Work instructions>
Collect every line below that contains the string "qUnion".
>>>
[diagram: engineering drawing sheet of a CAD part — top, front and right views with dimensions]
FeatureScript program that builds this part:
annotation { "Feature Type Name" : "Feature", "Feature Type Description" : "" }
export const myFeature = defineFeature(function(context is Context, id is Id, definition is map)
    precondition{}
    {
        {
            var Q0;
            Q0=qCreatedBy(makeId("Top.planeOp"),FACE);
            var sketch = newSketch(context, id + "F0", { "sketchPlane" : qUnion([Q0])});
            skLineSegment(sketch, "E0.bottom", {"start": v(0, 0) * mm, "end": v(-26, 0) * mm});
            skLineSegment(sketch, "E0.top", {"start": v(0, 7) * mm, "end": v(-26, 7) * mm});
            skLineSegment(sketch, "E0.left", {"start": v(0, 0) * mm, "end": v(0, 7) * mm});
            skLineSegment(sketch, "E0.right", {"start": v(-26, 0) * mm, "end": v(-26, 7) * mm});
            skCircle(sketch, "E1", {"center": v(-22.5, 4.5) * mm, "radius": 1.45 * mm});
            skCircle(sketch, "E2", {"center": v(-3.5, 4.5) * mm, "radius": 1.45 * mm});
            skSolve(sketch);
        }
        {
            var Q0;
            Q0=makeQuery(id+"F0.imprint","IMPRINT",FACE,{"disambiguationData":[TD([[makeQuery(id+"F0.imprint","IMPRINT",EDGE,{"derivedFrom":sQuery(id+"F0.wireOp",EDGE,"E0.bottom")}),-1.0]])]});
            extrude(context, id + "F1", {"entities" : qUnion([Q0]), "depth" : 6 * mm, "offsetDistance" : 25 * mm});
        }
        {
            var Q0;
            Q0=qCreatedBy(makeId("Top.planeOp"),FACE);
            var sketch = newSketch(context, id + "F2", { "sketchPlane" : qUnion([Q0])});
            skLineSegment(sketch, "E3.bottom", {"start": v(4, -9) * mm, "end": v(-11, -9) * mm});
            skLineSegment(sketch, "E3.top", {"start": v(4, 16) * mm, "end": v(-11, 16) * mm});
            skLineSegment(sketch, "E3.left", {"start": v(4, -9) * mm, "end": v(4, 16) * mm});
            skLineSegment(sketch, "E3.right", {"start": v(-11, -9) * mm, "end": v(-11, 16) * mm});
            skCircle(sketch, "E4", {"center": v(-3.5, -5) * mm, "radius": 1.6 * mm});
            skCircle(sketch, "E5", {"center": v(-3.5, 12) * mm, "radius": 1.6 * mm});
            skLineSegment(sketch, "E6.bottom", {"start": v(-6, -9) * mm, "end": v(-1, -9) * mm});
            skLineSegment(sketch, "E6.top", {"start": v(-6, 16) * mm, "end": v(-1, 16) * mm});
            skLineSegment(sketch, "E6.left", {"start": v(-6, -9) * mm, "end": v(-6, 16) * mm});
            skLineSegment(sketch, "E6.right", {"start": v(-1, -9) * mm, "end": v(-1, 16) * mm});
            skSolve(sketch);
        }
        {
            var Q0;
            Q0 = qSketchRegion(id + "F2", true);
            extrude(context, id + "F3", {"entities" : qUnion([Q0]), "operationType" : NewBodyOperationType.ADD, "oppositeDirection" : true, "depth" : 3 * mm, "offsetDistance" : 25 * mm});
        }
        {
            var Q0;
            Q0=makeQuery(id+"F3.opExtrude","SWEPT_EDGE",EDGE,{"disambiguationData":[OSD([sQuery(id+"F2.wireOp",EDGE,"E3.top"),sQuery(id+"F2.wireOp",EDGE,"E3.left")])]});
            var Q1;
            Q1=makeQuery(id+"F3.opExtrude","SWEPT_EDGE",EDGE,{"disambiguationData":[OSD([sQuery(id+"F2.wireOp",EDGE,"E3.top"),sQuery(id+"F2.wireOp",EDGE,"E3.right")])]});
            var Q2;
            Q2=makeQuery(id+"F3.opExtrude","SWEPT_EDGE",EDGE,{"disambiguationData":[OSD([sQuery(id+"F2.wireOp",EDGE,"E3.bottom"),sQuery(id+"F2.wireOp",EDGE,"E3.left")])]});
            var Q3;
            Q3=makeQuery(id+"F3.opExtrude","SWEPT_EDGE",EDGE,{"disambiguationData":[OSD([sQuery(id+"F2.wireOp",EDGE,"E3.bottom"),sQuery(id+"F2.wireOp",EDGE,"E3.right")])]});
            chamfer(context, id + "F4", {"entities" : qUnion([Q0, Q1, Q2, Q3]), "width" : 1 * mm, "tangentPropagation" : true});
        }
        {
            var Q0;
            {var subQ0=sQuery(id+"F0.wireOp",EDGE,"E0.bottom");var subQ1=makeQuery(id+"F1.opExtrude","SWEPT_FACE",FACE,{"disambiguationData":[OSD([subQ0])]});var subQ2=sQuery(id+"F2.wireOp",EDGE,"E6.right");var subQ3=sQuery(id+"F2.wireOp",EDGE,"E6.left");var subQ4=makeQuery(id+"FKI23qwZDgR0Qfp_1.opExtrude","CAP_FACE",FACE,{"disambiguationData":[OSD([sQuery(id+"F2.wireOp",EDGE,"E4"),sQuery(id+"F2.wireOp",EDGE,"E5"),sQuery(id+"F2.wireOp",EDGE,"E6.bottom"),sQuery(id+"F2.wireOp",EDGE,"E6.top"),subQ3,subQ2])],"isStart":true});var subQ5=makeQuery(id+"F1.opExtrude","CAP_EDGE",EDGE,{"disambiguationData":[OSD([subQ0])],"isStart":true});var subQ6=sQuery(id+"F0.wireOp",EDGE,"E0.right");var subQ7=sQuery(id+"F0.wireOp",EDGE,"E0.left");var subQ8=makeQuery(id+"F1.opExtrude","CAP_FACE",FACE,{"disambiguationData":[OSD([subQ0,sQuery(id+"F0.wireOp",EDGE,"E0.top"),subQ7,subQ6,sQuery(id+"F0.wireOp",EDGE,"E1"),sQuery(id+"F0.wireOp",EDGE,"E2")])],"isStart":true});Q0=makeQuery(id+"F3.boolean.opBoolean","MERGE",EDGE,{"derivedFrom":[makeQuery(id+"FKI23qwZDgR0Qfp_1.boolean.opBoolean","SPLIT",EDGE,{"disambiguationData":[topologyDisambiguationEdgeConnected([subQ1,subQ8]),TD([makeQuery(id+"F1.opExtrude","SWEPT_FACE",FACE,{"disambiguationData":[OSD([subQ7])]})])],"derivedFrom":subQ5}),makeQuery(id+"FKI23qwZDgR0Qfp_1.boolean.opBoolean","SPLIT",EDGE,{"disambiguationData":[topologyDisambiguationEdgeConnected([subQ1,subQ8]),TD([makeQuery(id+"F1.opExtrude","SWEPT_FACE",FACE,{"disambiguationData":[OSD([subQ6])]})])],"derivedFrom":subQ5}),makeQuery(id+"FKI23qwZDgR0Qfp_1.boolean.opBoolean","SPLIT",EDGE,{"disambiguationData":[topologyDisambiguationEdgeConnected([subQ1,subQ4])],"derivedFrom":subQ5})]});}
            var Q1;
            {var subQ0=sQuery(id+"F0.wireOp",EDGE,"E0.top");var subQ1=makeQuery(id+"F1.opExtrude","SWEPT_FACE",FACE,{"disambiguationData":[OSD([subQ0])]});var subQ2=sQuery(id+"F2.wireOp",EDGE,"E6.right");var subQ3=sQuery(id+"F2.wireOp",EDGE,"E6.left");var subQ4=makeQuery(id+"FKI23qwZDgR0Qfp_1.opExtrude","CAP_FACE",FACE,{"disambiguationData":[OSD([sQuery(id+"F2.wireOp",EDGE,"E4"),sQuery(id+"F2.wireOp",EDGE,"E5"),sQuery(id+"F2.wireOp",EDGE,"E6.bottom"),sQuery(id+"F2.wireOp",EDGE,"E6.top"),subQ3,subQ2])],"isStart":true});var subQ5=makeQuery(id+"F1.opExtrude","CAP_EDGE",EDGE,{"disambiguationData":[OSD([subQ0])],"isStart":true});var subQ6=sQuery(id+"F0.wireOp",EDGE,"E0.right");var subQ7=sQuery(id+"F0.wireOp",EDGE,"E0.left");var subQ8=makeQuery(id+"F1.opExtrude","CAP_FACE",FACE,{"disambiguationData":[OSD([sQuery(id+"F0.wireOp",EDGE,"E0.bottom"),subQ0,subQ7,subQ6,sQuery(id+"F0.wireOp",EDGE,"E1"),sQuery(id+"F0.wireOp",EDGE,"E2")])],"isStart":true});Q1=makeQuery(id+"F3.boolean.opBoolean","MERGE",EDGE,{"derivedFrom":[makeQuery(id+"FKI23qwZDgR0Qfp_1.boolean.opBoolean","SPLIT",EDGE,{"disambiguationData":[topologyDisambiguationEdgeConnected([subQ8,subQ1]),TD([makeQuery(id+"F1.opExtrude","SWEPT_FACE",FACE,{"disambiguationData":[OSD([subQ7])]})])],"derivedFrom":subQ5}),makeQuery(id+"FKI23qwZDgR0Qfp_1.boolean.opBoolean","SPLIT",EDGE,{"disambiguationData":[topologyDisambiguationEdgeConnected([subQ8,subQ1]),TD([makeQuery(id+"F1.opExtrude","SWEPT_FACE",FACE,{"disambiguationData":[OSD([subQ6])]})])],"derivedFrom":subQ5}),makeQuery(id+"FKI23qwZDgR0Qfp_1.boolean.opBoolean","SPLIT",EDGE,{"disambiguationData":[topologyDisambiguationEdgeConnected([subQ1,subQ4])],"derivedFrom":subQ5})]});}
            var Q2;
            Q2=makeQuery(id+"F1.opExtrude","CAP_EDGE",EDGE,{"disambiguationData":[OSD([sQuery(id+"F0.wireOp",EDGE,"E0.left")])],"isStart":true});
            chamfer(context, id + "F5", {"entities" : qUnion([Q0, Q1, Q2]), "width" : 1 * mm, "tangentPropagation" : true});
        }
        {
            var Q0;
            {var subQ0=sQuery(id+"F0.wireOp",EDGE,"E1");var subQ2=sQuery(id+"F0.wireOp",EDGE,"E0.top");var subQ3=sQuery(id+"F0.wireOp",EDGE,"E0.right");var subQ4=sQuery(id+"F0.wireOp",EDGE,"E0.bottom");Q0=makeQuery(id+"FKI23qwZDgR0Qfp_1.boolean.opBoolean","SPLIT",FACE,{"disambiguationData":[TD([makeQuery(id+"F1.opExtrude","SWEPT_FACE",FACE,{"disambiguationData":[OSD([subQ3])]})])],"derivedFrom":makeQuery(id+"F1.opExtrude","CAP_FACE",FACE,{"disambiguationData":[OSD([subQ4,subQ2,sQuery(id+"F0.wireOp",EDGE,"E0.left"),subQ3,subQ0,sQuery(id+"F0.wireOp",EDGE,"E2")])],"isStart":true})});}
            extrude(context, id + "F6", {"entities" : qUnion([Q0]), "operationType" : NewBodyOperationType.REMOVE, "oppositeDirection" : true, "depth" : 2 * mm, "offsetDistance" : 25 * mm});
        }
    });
<<<
Correct result>
            var sketch = newSketch(context, id + "F0", { "sketchPlane" : qUnion([Q0])});
            extrude(context, id + "F1", {"entities" : qUnion([Q0]), "depth" : 6 * mm, "offsetDistance" : 25 * mm});
            var sketch = newSketch(context, id + "F2", { "sketchPlane" : qUnion([Q0])});
            extrude(context, id + "F3", {"entities" : qUnion([Q0]), "operationType" : NewBodyOperationType.ADD, "oppositeDirection" : true, "depth" : 3 * mm, "offsetDistance" : 25 * mm});
            chamfer(context, id + "F4", {"entities" : qUnion([Q0, Q1, Q2, Q3]), "width" : 1 * mm, "tangentPropagation" : true});
            chamfer(context, id + "F5", {"entities" : qUnion([Q0, Q1, Q2]), "width" : 1 * mm, "tangentPropagation" : true});
            extrude(context, id + "F6", {"entities" : qUnion([Q0]), "operationType" : NewBodyOperationType.REMOVE, "oppositeDirection" : true, "depth" : 2 * mm, "offsetDistance" : 25 * mm});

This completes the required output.